Outro avanço apontado pelo
pesquisador é a possibilidade de diagnosticar precocemente a doença por meio de
uma amostra de sangue, mais fácil de ser coletada do que a secreção nasal usada
no teste de RT-PCR. “A coleta com swab [cotonete
comprido inserido no fundo do nariz] requer equipe bem treinada e sala apropriada,
pois há risco de dispersão de aerossóis contaminados com o vírus. E o teste
sanguíneo atualmente disponível só é capaz de detectar anticorpos alguns dias
depois do surgimento dos sintomas.”
Modelo otimizado
Enquanto a
maioria dos testes laboratoriais analisa no sangue os níveis de algumas poucas
substâncias, o sistema computacional desenvolvido pela equipe da Unicamp é
capaz de olhar, ao mesmo tempo, para milhares de variáveis e extrair
interconexões diretas e cruzadas entre elas: por exemplo, quais substâncias
estão aumentadas e quais estão diminuídas em indivíduos com uma determinada
doença.
“Para
tornar isso possível, trabalhamos nos últimos três anos no desenvolvimento de
um modelo matemático que seja explicável, ou seja, que nos permita não apenas
fazer uma predição correta como também saber quais variáveis o sistema está
olhando para fazer essa predição. Isso possibilita, após a identificação de um
primeiro conjunto de biomarcadores, selecionar os mais significativos e
otimizar o processo de análise. Além disso, os dados gerados podem ser usados
pela área de metabolômica para desvendar o mecanismo da doença”, explica
Navarro.
No caso da
COVID-19, o grupo chegou a um conjunto de aproximadamente 30 metabólitos que
funcionam como uma assinatura da doença. De acordo com Delafiori, o diagnóstico
positivo foi associado, por exemplo, a uma redução no nível de
lisofosfatidilcolinas – fosfolipídios derivados de glicerol que contêm fosfato
na sua estrutura. “Essas moléculas são precursoras de surfactantes pulmonares
[compostos que reduzem a tensão superficial dentro do alvéolo pulmonar,
prevenindo o colapso durante a expiração] e protegem o órgão de infecções
oportunistas. A diminuição dessas espécies foi reportada previamente em
pacientes com síndrome respiratória aguda grave”, conta.
Também se
observou nos casos positivos, diminuição nos derivados de colesterol, que foi
ainda mais pronunciada nos pacientes que evoluíram para a forma grave. “Alguns
estudos reportam redução nos níveis de colesterol à medida que o paciente com
COVID-19 evolui para um desfecho negativo”, diz a pesquisadora.
Já os
níveis de glicerolpídios – reportados previamente desregulados na síndrome
respiratória aguda grave – estavam aumentados nas amostras de pacientes com a
doença.
“Após essa
etapa de validação bioquímica dos biomarcadores – que permitiu, por exemplo,
descartar moléculas associadas ao uso de um medicamento anti-inflamatório que
não tinham relação com a doença – combinamos as variáveis restantes em pares.

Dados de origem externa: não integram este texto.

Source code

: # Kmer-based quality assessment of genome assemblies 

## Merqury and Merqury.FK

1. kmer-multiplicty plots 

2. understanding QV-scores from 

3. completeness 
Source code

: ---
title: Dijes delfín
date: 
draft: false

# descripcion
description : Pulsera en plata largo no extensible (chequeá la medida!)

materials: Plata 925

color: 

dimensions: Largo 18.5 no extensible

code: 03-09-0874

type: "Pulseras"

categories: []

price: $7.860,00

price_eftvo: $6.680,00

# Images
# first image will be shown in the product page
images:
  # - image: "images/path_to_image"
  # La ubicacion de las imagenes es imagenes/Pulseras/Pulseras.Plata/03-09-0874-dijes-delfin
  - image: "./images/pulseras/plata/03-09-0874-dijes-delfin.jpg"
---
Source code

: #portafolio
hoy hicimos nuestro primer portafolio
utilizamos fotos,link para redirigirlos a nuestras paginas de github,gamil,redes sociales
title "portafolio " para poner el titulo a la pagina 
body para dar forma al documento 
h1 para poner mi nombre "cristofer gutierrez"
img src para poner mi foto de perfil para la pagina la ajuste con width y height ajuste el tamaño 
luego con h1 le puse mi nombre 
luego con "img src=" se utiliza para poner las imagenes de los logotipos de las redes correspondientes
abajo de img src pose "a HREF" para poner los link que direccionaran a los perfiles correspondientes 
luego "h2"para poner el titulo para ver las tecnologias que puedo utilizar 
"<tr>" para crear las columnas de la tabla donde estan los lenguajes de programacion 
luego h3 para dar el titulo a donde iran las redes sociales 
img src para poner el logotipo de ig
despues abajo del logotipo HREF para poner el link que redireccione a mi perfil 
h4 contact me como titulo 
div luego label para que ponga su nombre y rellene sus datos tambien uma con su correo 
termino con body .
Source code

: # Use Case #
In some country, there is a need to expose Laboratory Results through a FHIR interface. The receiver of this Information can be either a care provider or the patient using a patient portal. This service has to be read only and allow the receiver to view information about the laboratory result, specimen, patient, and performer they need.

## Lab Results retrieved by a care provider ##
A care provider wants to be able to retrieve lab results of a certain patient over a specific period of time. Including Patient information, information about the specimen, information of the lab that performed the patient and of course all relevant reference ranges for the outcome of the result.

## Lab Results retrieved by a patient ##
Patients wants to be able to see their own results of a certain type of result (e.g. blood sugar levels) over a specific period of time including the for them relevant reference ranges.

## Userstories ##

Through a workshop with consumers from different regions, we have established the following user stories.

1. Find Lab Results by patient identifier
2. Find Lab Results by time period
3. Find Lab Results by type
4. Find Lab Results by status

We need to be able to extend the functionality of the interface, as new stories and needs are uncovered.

Essa nova técnica que estamos introduzindo no modelo aumenta a acurácia da
análise e a torna possível de ser feita com diferentes equipamentos de
espectrometria de massas”, conta Navarro.
Na
avaliação de Catharino, a metodologia poderia ser aplicada em qualquer
laboratório público ou privado equipado com um espectrômetro de massas.
Enquanto protocolam o registro na Anvisa, os pesquisadores pretendem aumentar
ainda mais a diversidade das amostras analisadas no contexto da pesquisa para
melhorar a performance do sistema.
O grupo conta
com a colaboração de pesquisadores da Universidade do Estado do Amazonas (UEA),
da Fundação de Medicina Tropical Doutor Heitor Vieira Dourado, da Fundação de
Vigilância em Saúde do Amazonas, da Fiocruz Amazônia e de diversos hospitais
associados ao projeto.
Além da nova metodologia para
diagnóstico, o projeto prevê a pesquisa dos mecanismos envolvidos nos
distúrbios de coagulação sanguínea – entre eles a alteração na capacidade das
plaquetas de se agregar – que têm sido associados à COVID-19. Essa parte da
investigação é coordenada pelo professor da USP José
Carlos Nicolau. O trabalho descrito no artigo
também conta com apoio da FAPESP por meio de auxílios concedidos à professora
da USP Ester Sabino e aos professores da Unicamp Wagner José Fávaro e Fabio Trindade Maranhão Costa.
O artigo Covid-19 automated diagnosis and risk assessment through
Metabolomics and Machine-Learning pode ser lido em www.medrxiv.org/content/10.1101/2020.07.24.20161828v1.